Thursday was Earth Day, and we celebrated in my two schools by having street clean-ups, with a prize for the grade that collected the most trash. I awarded a homemade banana coconut cake to the 6th grade in Huambomusho, and I’m not sure what was more gratifying: that they loved the cake or that they collected about their weight in trash. Happy Earth Day!

Wednesday, April 21, 2010

Rednecks, yankees, cholos and monos...


In the States we harp on North-South/East-West differences, and color our maps blue and red, proclaiming diversity. It’s true, you’d be hard pressed to find a good bowl of grits up north, and the famous In and Out Burger has not shown it’s face to the Atlantic Ocean, yet. However, for all the stereotypes that exist, we’ve made a tremendous effort to transform a diverse, immense landmass into a homogenous “America.” Homemakers in the Arizona desert also have their neatly groomed lawns (even if it means breaking the watering ban at 2 am to keep it!!) and supermarkets and chain allow us to eat the same foods all year round, anywhere in the country, so exotic meals like “tamboori chicken” or “mandarin duck” are just a microwave button away.

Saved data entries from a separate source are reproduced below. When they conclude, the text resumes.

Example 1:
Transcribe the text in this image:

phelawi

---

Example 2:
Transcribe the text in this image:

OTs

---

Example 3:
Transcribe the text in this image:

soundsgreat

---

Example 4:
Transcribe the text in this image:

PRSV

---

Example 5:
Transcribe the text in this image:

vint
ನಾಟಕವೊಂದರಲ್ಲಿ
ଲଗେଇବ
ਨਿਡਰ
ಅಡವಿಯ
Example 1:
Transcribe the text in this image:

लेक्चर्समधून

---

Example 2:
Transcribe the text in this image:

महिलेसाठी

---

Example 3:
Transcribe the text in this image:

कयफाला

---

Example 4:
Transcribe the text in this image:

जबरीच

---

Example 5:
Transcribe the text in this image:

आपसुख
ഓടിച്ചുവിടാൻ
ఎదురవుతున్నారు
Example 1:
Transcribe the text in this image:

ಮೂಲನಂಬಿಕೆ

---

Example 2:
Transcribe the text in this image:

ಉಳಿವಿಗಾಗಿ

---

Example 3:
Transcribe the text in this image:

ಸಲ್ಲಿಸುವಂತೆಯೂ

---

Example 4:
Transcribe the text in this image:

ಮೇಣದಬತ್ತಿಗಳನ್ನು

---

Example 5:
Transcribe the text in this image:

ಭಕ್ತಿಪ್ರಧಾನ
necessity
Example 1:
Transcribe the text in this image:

Coming from this mentality, I didn’t expect much from Peru’s famed regional divisions. Sure, the landscape might change, but a Peruvian is a Peruvian, and we are in an ever-shrinking world, where Power Rangers and Coca Cola have arrived in tiny Andean towns. How different could the coast, a 10-hour bus ride away, be?

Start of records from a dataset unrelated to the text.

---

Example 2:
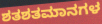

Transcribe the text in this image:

ಶತಶತಮಾನಗಳ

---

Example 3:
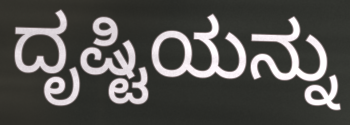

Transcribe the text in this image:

ದೃಷ್ಟಿಯನ್ನು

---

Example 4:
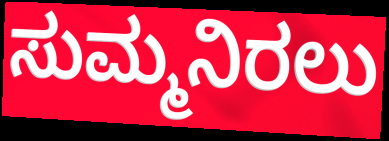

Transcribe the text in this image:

ಸುಮ್ಮನಿರಲು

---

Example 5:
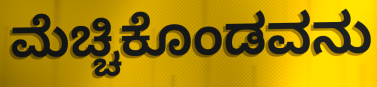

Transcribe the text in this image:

ಮೆಚ್ಚಿಕೊಂಡವನು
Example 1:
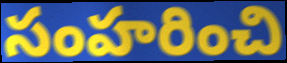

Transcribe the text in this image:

సంహరించి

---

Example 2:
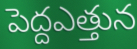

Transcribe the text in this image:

పెద్దఎత్తున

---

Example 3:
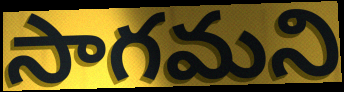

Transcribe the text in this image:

సాగమని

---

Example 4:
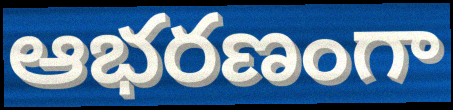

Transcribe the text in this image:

ఆభరణంగా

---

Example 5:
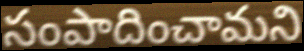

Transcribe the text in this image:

సంపాదించామని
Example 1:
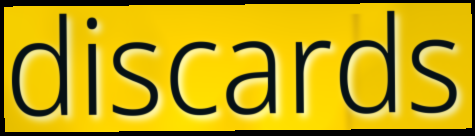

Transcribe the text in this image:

discards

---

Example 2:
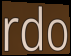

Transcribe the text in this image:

rdo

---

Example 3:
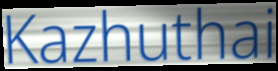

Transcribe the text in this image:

Kazhuthai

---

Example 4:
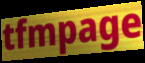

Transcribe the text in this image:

tfmpage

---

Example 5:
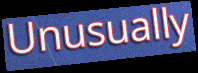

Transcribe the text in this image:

Unusually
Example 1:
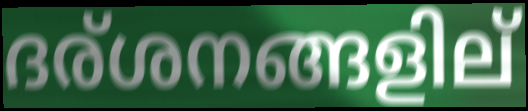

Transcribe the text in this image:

ദര്ശനങ്ങളില്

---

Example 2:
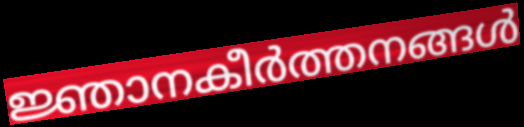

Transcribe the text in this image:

ജ്ഞാനകീർത്തനങ്ങൾ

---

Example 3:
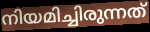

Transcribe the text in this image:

നിയമിച്ചിരുന്നത്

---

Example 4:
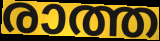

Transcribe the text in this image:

രാത്ത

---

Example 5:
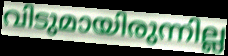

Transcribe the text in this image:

വിടുമായിരുന്നില്ല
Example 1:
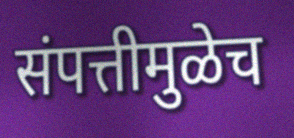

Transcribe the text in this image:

संपत्तीमुळेच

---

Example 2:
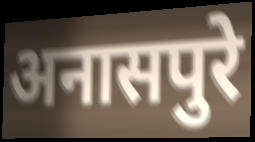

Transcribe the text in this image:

अनासपुरे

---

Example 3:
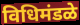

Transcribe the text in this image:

विधिमंडळे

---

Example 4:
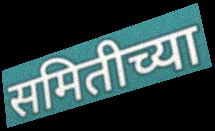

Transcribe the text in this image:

Very. I spent the last week on the coast of La Libertad, Tumbes and Piura, in a Peace Corps training. We visited volunteers in Tumbes, a costal department on the border with Ecuador, and Piura, a hot, dry department, green right now, at the tail end of the rainy season, but famously dusty and desolate the rest of the year. Beforehand, I had heard the stereotypes: people in the highlands are shyer, more conservative, less open with strangers, whereas lowlanders are open, loud, and generally rambunctious. My bus arrived in Trujillo, a large costal city, at 7:30 am, and I had the day to wait for another bus at 11 pm. I decided to explore, and, before lunchtime, I had experienced dozens of catcalls and whistles, as well as 5 offers of conversation and friendship (from mostly men but also one woman). It was startling.
Tumbes was no less bizarre. I watched, in awe, as 15-year-old peer educators spoke confidently to their classmates about topics both embarrassing and awkward, such as condom usage and HIV/AIDS. There were no giggles. In Musho, I have a hard time getting my peer educators to describe their favorite color in front of the others, much delve into the realm of blush-provoking controversial topics.
As might be expected, the coast is also more developed in infrastructure, with larger, less pothole riddled highways, bigger cities, and more cars. Still, the most surprising difference was the attitude and personality of the people we met. I feel as though a fascinating history lies beneath this difference: the colonization, the isolation of highland populations, and the availability of resources on the coast. While I am glad for my undergraduate education experience, I feel as though I could go back to college right now just because so many new subjects have piqued my curiosity.
Yesterday morning I returned to Ancash, with relief. Despite the attractions of the coast (showers!!), I think that there is something magic about these mountains that draws me to them. It could be as simple as the egoism of wanting to live somewhere I feel needed or as complex as some sort of complex alignment of stars that sent me down the path to end up “al pie de Huascaran.” (at the foot of Huascaran). As I spent all day greeting and chatting with my friends in site, I said many times, believing it, that it was nice to visit the rest of Peru, but I have stumbled into the best place to live, poverty, mud, quechwa and all.